══ TEXT FOR ANALYSIS ══
The use of Zoom videoconferencing skyrocketed amid the COVID-19 crisis, which spotlighted several security risks and concerns. The FTC settlement will resolve the misleading security practices.
November 10, 2020 - The Federal Trade Commission reached a settlement with Zoom to resolve allegations that the company engaged in misleading security practices. The use of the videoconferencing platform skyrocketed during the pandemic, particularly in the healthcare and education sectors, which spotlighted its security risks.
The settlement requires Zoom to establish and implement a comprehensive security program and prohibits the vendor from misrepresenting its privacy and security, as well as other “detailed and specific relief to protect its user base.”
“The Commission’s complaint alleges that Zoom made misrepresentations regarding the strength of its security features and implemented a software update that circumvented a browser security feature,” according to the FTC majority statement. “The proposed order provides immediate and important relief to consumers, addressing this conduct.”
“The order requires that Zoom establish and implement a comprehensive security program that includes detailed and specific security measures,” they continued. “This order will enable the Commission to seek significant penalties for noncompliance. This settlement provides critical, and timely, relief.”
There was a decided shift in the use of Zoom amid the crisis across other sectors, as well, including the education sector. Further, Zoom hosts a healthcare-specific platform, which was listed by the Office for Civil Rights as acceptable for telehealth use during the crisis.
However, the pandemic also marked a spike in targeted attacks against the platform, designed to install malware. Researchers, including Check Point, also observed a substantial number of domain registrations that included “Zoom” in the name in the first three months of the year.
These attacks prompted further research, which found serious vulnerabilities in the Zoom platform that would allow an attacker to identify and join Zoom meetings, later dubbed “Zoombombing.”
The platform addressed those concerns but researchers continued to find privacy risks, including automatically sharing data with Facebook, storing some recordings, unencrypted, for up to 60 days, and purporting to leverage end-to-end encryption but failing to do so across all platforms.
Sen. Richard Blumenthal, D-Connecticut, launched an investigation into Zoom’s security practices, in response, while the company enacted a CISO Advisory Board and halted its feature development to bolster its privacy and security practices. The vendor settled with New York over similar allegations in May.
═══
● EXERCISE SET:
**A.** List every privacy risk that the article on the FTC's Zoom settlement says researchers continued to find after the platform addressed the earlier concerns.
**B.** From the article on the FTC's Zoom settlement, reproduce word for word the passage starting at "The platform addressed" and ending at "allegations in May.".
**C.** According to the article on the FTC's Zoom settlement, which office listed Zoom's healthcare-specific platform as acceptable for telehealth use during the crisis?
══ DATASET RECORDS ══
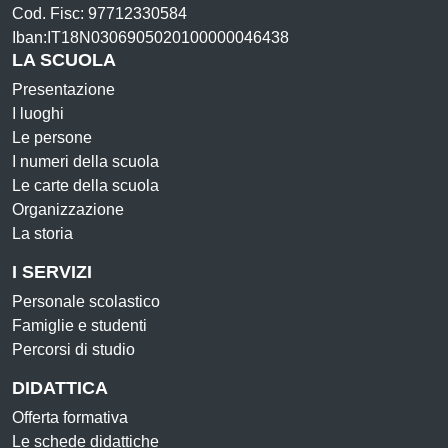
Cod. Fisc: 97712330584
Iban:IT18N0306905020100000046438
LA SCUOLA
Presentazione
I luoghi
Le persone
I numeri della scuola
Le carte della scuola
Organizzazione
La storia
I SERVIZI
Personale scolastico
Famiglie e studenti
Percorsi di studio
DIDATTICA
Offerta formativa
Le schede didattiche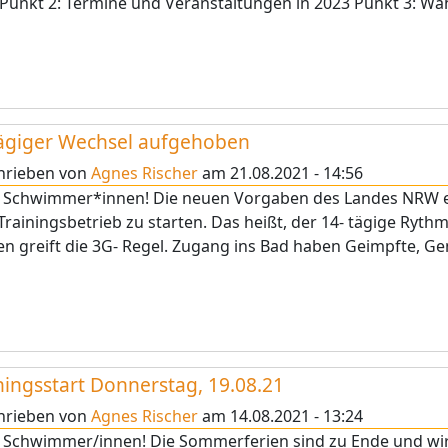
Punkt 2: Termine und Veranstaltungen in 2023 Punkt 3: Wahle
ägiger Wechsel aufgehoben
hrieben von
Agnes Rischer
am
21.08.2021 - 14:56
e Schwimmer*innen! Die neuen Vorgaben des Landes NRW e
rainingsbetrieb zu starten. Das heißt, der 14- tägige Rythm
en greift die 3G- Regel. Zugang ins Bad haben Geimpfte, G
ningsstart Donnerstag, 19.08.21
hrieben von
Agnes Rischer
am
14.08.2021 - 13:24
e Schwimmer/innen! Die Sommerferien sind zu Ende und wi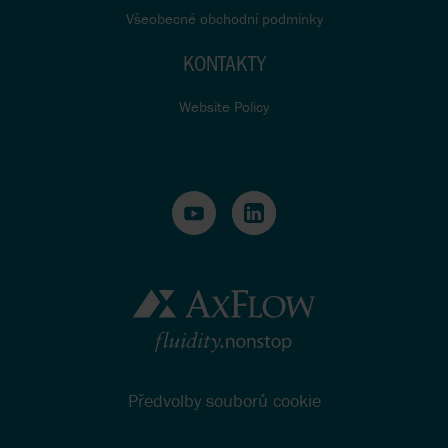
Všeobecné obchodní podmínky
KONTAKTY
Website Policy
Předvolby souborů cookie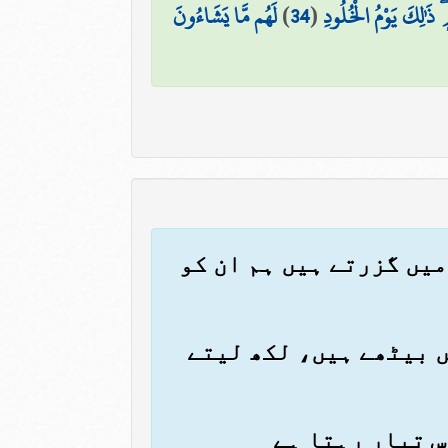
 ذَٰلِكَ يَوْمُ الْخُلُودِ
(
34
)
لَهُم مَّا يَشَاءُونَ
 میں گزرتے ہیں ہم ان کو
یں بیٹھے ہیں، لکھ لیتے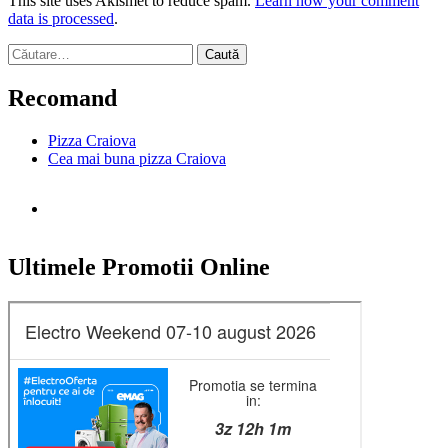
This site uses Akismet to reduce spam.
Learn how your comment
data is processed
.
Caută
după:
Recomand
Pizza Craiova
Cea mai buna pizza Craiova
Ultimele Promotii Online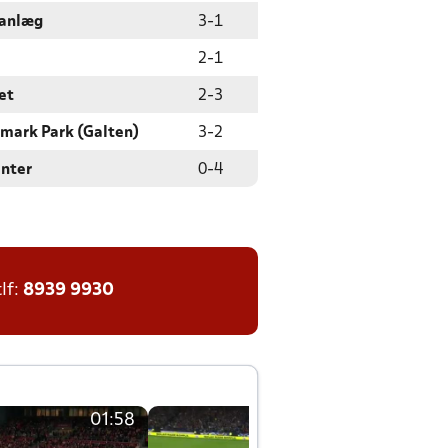
sanlæg
3
-
1
2
-
1
et
2
-
3
mark Park (Galten)
3
-
2
enter
0
-
4
tlf:
8939 9930
01:58
01:58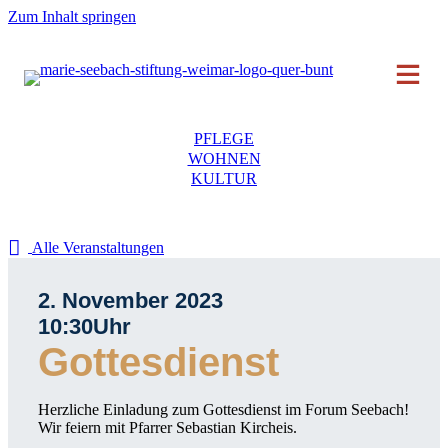
Zum Inhalt springen
PFLEGE
WOHNEN
KULTUR
Alle Veranstaltungen
2. November 2023
10:30
Uhr
Gottesdienst
Herzliche Einladung zum Gottesdienst im Forum Seebach!
Wir feiern mit Pfarrer Sebastian Kircheis.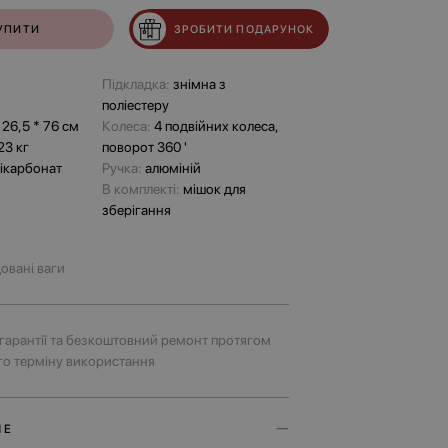
УПИТИ
ЗРОБИТИ ПОДАРУНОК
Підкладка:
знімна з
поліестеру
 26,5 * 76 см
Колеса:
4 подвійних колеса,
23 кг
поворот 360 '
ікарбонат
Ручка:
алюміній
В комплекті:
мішок для
зберігання
овані ваги
к гарантії та безкоштовний ремонт протягом
го терміну використання
ШЕ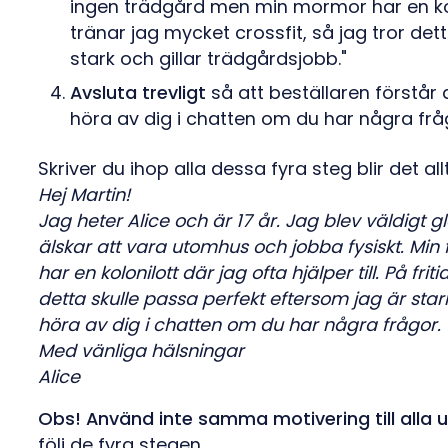
ingen trädgård men min mormor har en koloni
tränar jag mycket crossfit, så jag tror det
stark och gillar trädgårdsjobb."
Avsluta trevligt
så att beställaren förstår a
höra av dig i chatten om du har några fråg
Skriver du ihop alla dessa fyra steg blir det all
Hej Martin!
Jag heter Alice och är 17 år. Jag blev väldigt 
älskar att vara utomhus och jobba fysiskt. Mi
har en kolonilott där jag ofta hjälper till. På fri
detta skulle passa perfekt eftersom jag är star
höra av dig i chatten om du har några frågor.
Med vänliga hälsningar
Alice
Obs! Använd inte samma motivering till alla
följ de fyra stegen.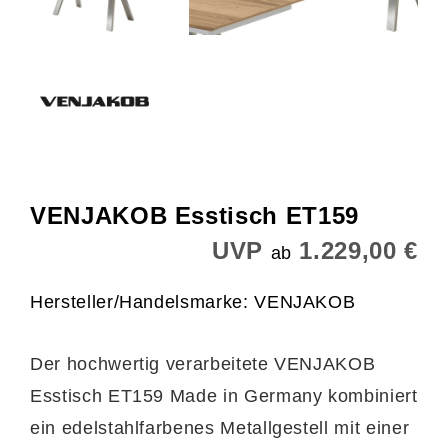
VENJAKOB Esstisch ET159
UVP
1.229,00 €
ab
Hersteller/Handelsmarke: VENJAKOB
Der hochwertig verarbeitete VENJAKOB
Esstisch ET159 Made in Germany kombiniert
ein edelstahlfarbenes Metallgestell mit einer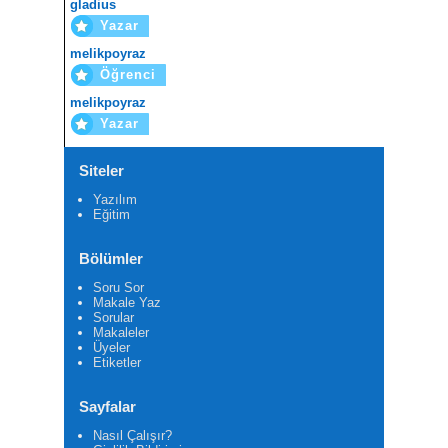
gladius
Yazar
melikpoyraz
Öğrenci
melikpoyraz
Yazar
Siteler
Yazılım
Eğitim
Bölümler
Soru Sor
Makale Yaz
Sorular
Makaleler
Üyeler
Etiketler
Sayfalar
Nasıl Çalışır?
═══
● EXERCISE RESPONSES:
**A.**
- Automatically sharing data with Facebook
- Storing some recordings, unencrypted, for up to 60 days
- Purporting to leverage end-to-end encryption but failing to do so across all platforms

**B.**
The platform addressed those concerns but researchers continued to find privacy risks, including automatically sharing data with Facebook, storing some recordings, unencrypted, for up to 60 days, and purporting to leverage end-to-end encryption but failing to do so across all platforms.
Sen. Richard Blumenthal, D-Connecticut, launched an investigation into Zoom’s security practices, in response, while the company enacted a CISO Advisory Board and halted its feature development to bolster its privacy and security practices. The vendor settled with New York over similar allegations in May.

**C.** The Office for Civil Rights.